> What the task asks: Below are some records. Return exactly the lines from the one containing "0,1,1 | 0.00 | - |" through the one containing "Protein Data Bank", both included, and only those.

====== Records for processing ======

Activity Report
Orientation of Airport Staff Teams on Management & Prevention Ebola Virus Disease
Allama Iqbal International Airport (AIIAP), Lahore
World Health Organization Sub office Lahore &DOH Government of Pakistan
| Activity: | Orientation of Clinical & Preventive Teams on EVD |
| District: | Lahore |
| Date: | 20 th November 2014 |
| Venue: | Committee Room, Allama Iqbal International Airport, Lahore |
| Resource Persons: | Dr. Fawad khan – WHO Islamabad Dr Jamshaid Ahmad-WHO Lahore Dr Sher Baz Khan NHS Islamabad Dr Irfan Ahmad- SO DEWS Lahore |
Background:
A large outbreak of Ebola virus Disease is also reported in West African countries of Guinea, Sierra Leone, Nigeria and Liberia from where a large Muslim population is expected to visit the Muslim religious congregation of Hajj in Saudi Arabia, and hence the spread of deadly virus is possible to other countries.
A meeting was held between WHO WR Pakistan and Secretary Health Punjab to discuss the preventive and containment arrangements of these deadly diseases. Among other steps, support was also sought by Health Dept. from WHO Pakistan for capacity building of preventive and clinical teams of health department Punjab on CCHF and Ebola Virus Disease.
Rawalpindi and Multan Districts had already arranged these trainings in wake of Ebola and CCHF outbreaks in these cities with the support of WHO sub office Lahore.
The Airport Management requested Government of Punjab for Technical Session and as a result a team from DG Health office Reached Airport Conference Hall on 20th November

======
====== Records for processing ======

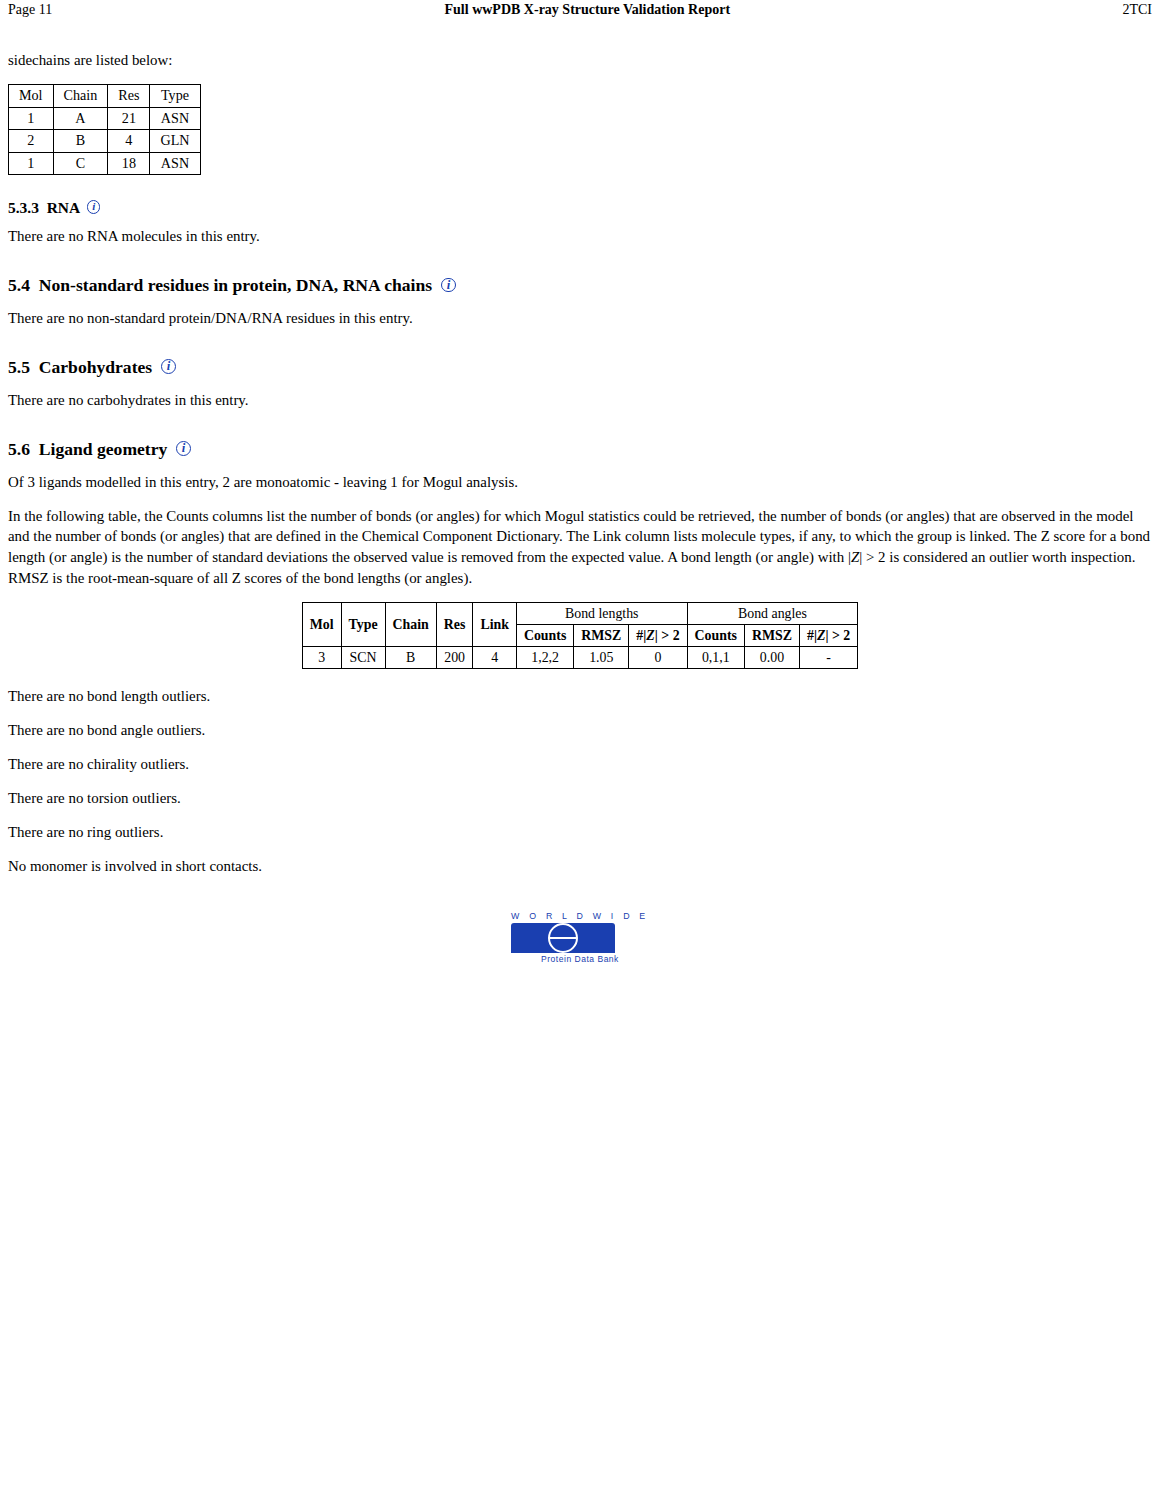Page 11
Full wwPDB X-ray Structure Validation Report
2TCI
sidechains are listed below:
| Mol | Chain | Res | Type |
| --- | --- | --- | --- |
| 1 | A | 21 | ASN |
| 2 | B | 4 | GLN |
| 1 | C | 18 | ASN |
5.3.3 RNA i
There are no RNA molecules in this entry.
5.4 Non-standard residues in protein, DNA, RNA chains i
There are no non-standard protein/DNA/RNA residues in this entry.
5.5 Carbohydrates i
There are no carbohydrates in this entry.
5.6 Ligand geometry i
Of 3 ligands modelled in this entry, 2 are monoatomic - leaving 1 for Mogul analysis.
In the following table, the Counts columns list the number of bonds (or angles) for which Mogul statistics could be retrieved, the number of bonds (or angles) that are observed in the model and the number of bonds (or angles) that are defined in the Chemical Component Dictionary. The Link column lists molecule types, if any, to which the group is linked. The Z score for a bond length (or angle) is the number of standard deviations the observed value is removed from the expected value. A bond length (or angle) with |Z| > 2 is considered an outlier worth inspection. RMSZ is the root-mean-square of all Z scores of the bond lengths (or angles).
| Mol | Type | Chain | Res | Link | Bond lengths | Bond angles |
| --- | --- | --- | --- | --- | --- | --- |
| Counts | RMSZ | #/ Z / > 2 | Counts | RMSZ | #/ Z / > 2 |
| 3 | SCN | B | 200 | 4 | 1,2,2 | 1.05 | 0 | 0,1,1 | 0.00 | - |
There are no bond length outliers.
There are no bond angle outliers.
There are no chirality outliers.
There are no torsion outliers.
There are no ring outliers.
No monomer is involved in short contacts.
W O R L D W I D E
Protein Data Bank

======

> Answer for the task:
| 3 | SCN | B | 200 | 4 | 1,2,2 | 1.05 | 0 | 0,1,1 | 0.00 | - |
There are no bond length outliers.
There are no bond angle outliers.
There are no chirality outliers.
There are no torsion outliers.
There are no ring outliers.
No monomer is involved in short contacts.
W O R L D W I D E
Protein Data Bank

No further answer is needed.